Indeed, AT&T's attitude of, "the customer is always wrong," would certainly sway any recommendations I would make regarding from whom our company should purchase datacom services. This fact, of course, has been expressed to AT&T's sales representatives, but they to date have been unable and/or unwilling to leverage any back office departments to assist with our spurious billing problem.
I have asked for records, billing tapes, or whatever they would be called, from the Frame-Relay switch that show frame counts for the circuit in question and also whether LMI (Local Management Interface) data were being returned back from the router supposedly connected at our end of the virtual circuit [that had been disconnected and removed years ago]. I called the AT&T customer support center and asked for the information, but was told that it was not available. This seems odd, since this was a, "Managed Network Data Services," Frame-Relay facility, thus this information would have been required for AT&T to prove it was meeting its service level agreement for the facility.
I am a technical person, not a book keeper, but as far as I know, we have had no success in getting AT&T to stop sending bills for the non existent service. What I am looking for is the magic phrase to say, office inside AT&T for their billing dispute people to contact, or whatever can explain the situation to them in terms they can understand.

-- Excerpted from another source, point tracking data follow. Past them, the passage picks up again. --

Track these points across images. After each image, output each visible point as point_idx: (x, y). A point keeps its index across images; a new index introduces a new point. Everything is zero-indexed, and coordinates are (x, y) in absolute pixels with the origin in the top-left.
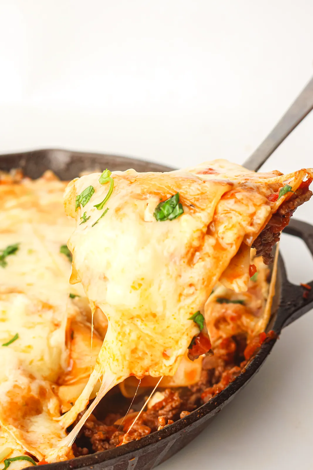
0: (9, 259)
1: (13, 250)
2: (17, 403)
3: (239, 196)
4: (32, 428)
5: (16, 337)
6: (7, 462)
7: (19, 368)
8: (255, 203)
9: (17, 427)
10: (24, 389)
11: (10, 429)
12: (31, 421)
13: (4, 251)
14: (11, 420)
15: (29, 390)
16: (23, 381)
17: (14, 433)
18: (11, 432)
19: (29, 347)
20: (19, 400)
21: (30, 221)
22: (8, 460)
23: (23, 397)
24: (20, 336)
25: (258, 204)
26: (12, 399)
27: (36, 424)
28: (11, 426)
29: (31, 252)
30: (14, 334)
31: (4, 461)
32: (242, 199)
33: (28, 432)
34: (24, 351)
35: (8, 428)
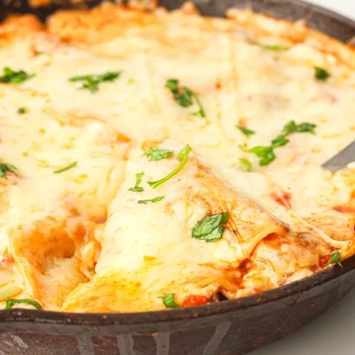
0: (103, 86)
1: (111, 77)
2: (42, 235)
3: (284, 248)
4: (51, 271)
5: (74, 165)
6: (10, 302)
7: (62, 200)
8: (298, 263)
9: (31, 262)
10: (59, 221)
11: (21, 261)
12: (53, 263)
13: (100, 76)
14: (27, 252)
15: (64, 224)
16: (61, 214)
17: (24, 267)
18: (21, 265)
19: (84, 176)
20: (46, 232)
21: (146, 51)
22: (12, 300)
23: (53, 231)
24: (79, 164)
25: (301, 265)
26: (38, 229)
27: (57, 269)
28: (24, 259)
29: (131, 81)
30: (72, 162)
31: (7, 301)
32: (286, 253)
33: (43, 273)
34: (76, 181)
35: (20, 260)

I am flabbergasted how clueless, unhelpful and unfriendly AT&T treats its customers. The absorption of AT&T into SBC has only aggravated the situation, as what's left of AT&T is able to hide behind SBC. The re-merger of AT&T and SBC proves the validity of Judge Green's 1984 MFJ breaking them up in the first place. It is like some sort of evil hydra re-assembling itself.
As a separate company, AT&T as an inter exchange carrier was vulnerable if it provided lousy service -- MCI or whomever could swoop in and get business. SBC is lobbying hard to get rid of equal access rules, and force out other local exchange carriers so they'll be the only game in town if you want a local loop -- and who doesn't (unless you have a satellite downlink). So it looks like we're headed back to the bad old days all over again. The only other infrastructure alternative where we are located is Adelphia cable, and they aren't able to provision business grade datacom service over the cable plant in this area.
Where it stands right now is that we've explained the situation to the Ohio PUC, and they're investigating. With no current contract or evidence that AT&T was delivering any tangible service, hopefully the situation is obvious to the people investigating at the PUC and they hold a big enough stick to get a resolution.